● **O que fazer**
1. No texto sobre a crise política na Sérvia, quantas vítimas deixou o desabamento da estação ferroviária de Novi Sad?
2. Cite, do texto sobre a crise política na Sérvia, o trecho que vai de "1990–2000: A era" até "nova era democrática.", com ambos incluídos.

De um lado, aliados do governo mantêm desde março um acampamento em frente ao Parlamento; de outro, manifestantes exigem eleições antecipadas e justiça pelas 16 vítimas do desabamento da estação ferroviária de Novi Sad, ocorrido em 2024. Testemunhas relataram trocas de garrafas, sinalizadores e insultos, com a polícia formando cordões de isolamento.

A mãe de uma das vítimas, Dijana Hrka, iniciou uma greve de fome exigindo punição aos responsáveis e liberdade para os manifestantes detidos. Marchas em apoio a ela ocorreram também em Novi Sad e em outras cidades do país, ampliando a pressão sobre o governo.

O movimento estudantil, que cresceu após a tragédia, denuncia corrupção, licitações fraudulentas e negligência estatal na reforma da estação. O episódio tornou-se símbolo do desgaste de 13 anos de governo Vucic, marcado por autoritarismo, censura e desigualdade social.

Como a Sérvia chegou até aqui

A atual crise política é o resultado de décadas de instabilidade e concentração de poder. Desde o colapso da antiga Iugoslávia, a Sérvia vive sob ciclos de autoritarismo e promessas frustradas de modernização.

1990–2000: A era Miloševic e o colapso iugoslavo
Durante o regime de Slobodan Miloševic, o país mergulhou em guerras étnicas, sanções econômicas e repressão política. Sua queda, em 2000, parecia marcar o início de uma nova era democrática.

2000–2012: Transição e crise
Nos anos seguintes, a Sérvia buscou se integrar à União Europeia, adotando reformas de mercado e privatizações. Mas a liberalização trouxe desemprego, corrupção e aumento da desigualdade. O assassinato do primeiro-ministro reformista Zoran Ðindic, em 2003, foi um duro golpe nas esperanças de mudança.

2012–2025: Vucic consolida o poder
Ex-ministro da Informação de Miloševic, Aleksandar Vucic chegou ao poder prometendo estabilidade. Mas, ao longo da década, centralizou o Estado, controlou a imprensa e restringiu a oposição. O país passou a viver sob o que analistas chamam de “autoritarismo eleitoral” — eleições periódicas sem competição real. A promessa de estabilidade mascarou o avanço da pobreza e da corrupção sistêmica.

● **Dados armazenados**

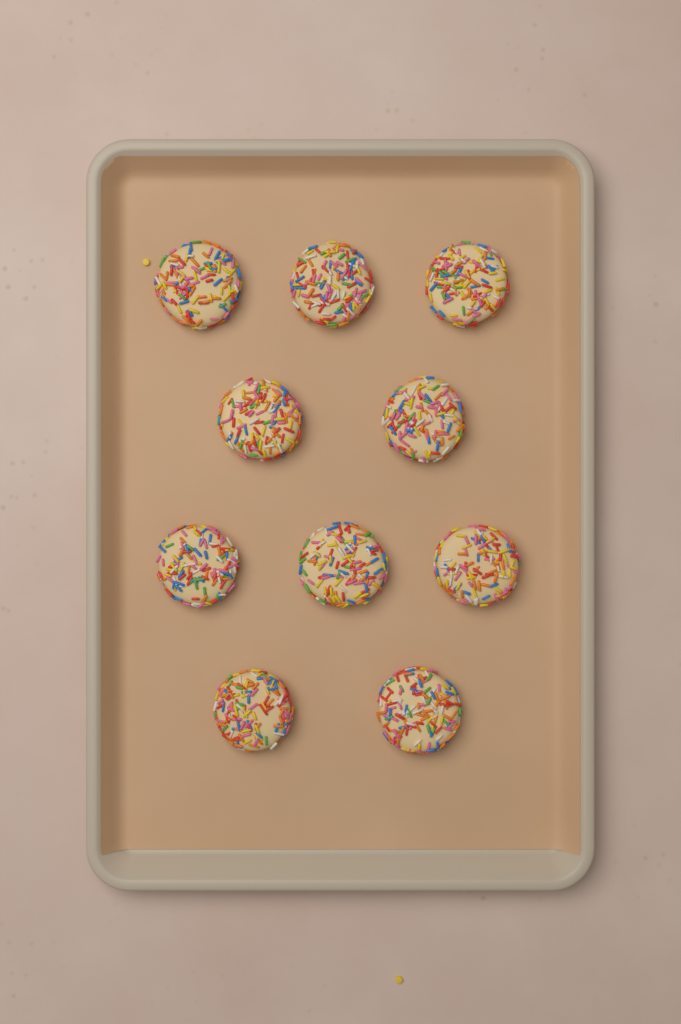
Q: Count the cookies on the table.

--

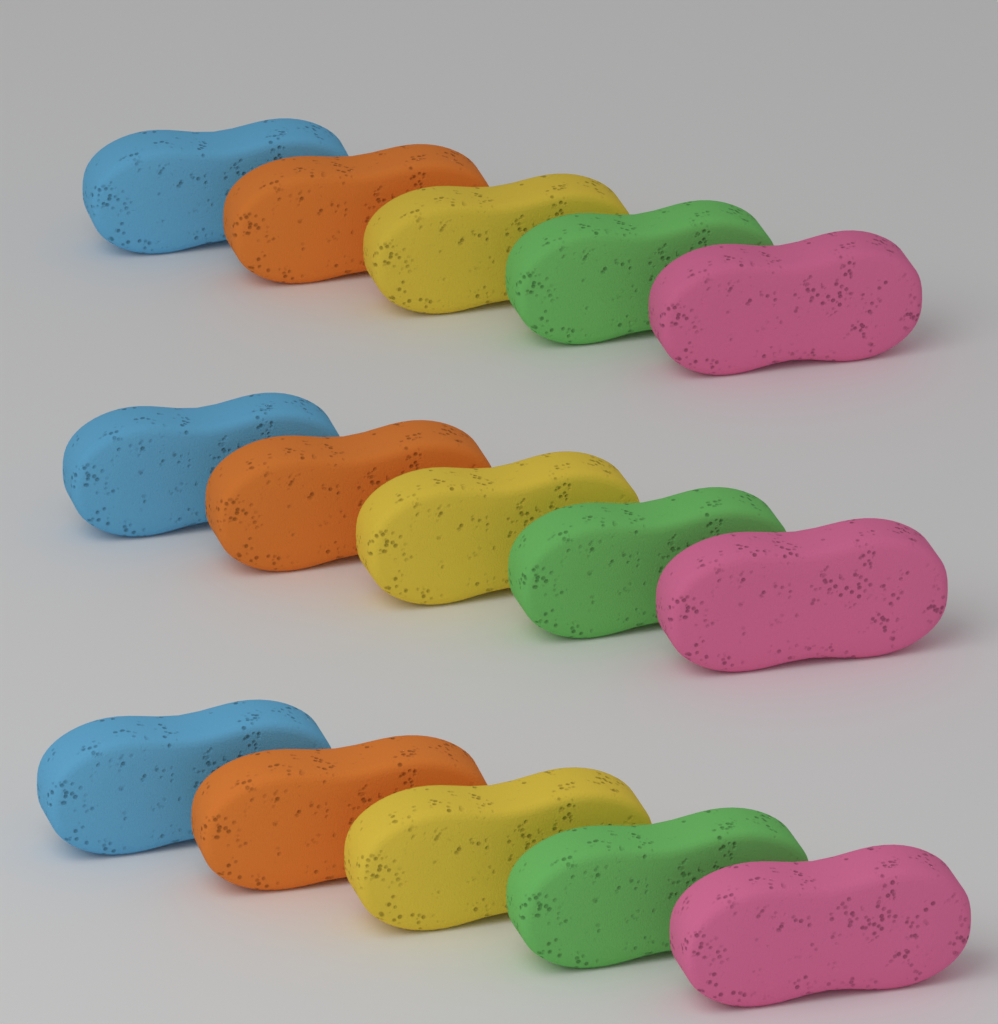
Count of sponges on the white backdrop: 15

---

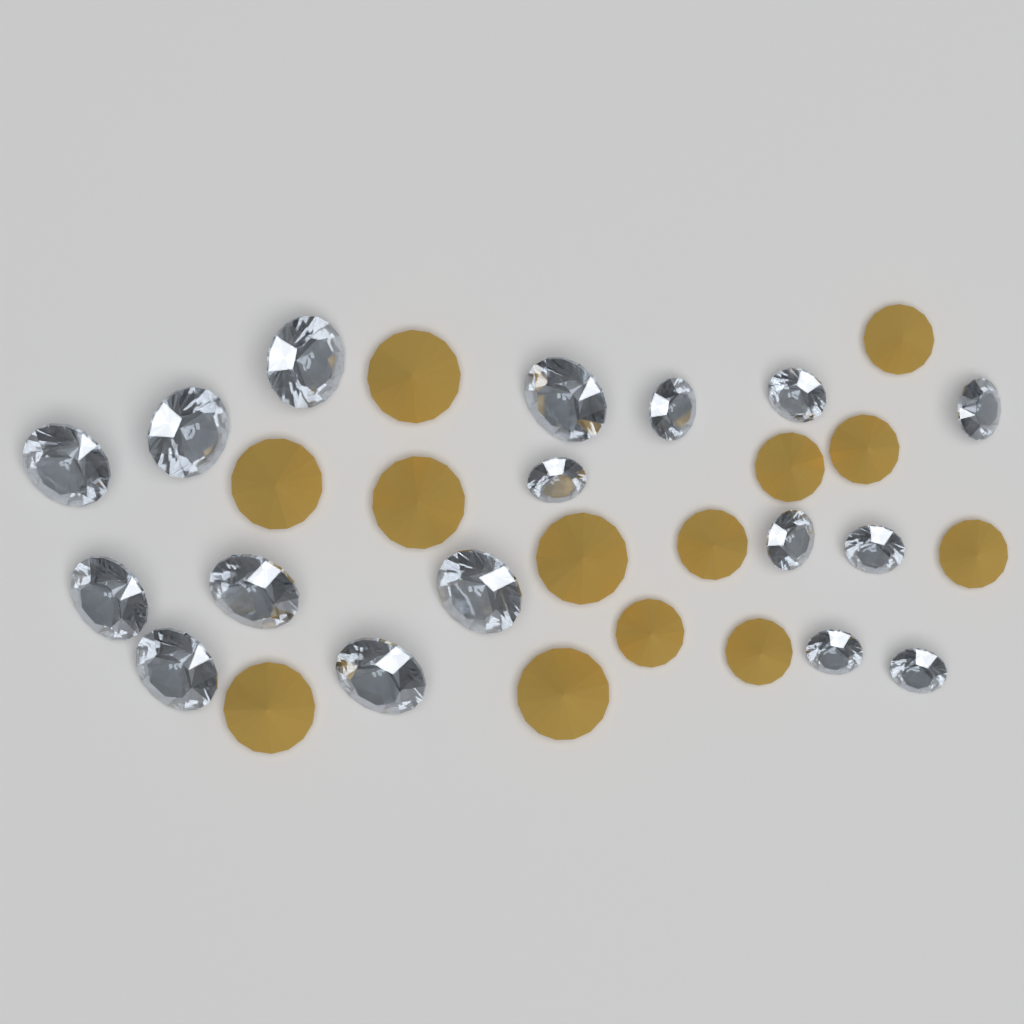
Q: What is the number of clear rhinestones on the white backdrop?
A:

● **Respostas do exercício**
1. 16 vítimas.

2.
1990–2000: A era Miloševic e o colapso iugoslavo
Durante o regime de Slobodan Miloševic, o país mergulhou em guerras étnicas, sanções econômicas e repressão política. Sua queda, em 2000, parecia marcar o início de uma nova era democrática.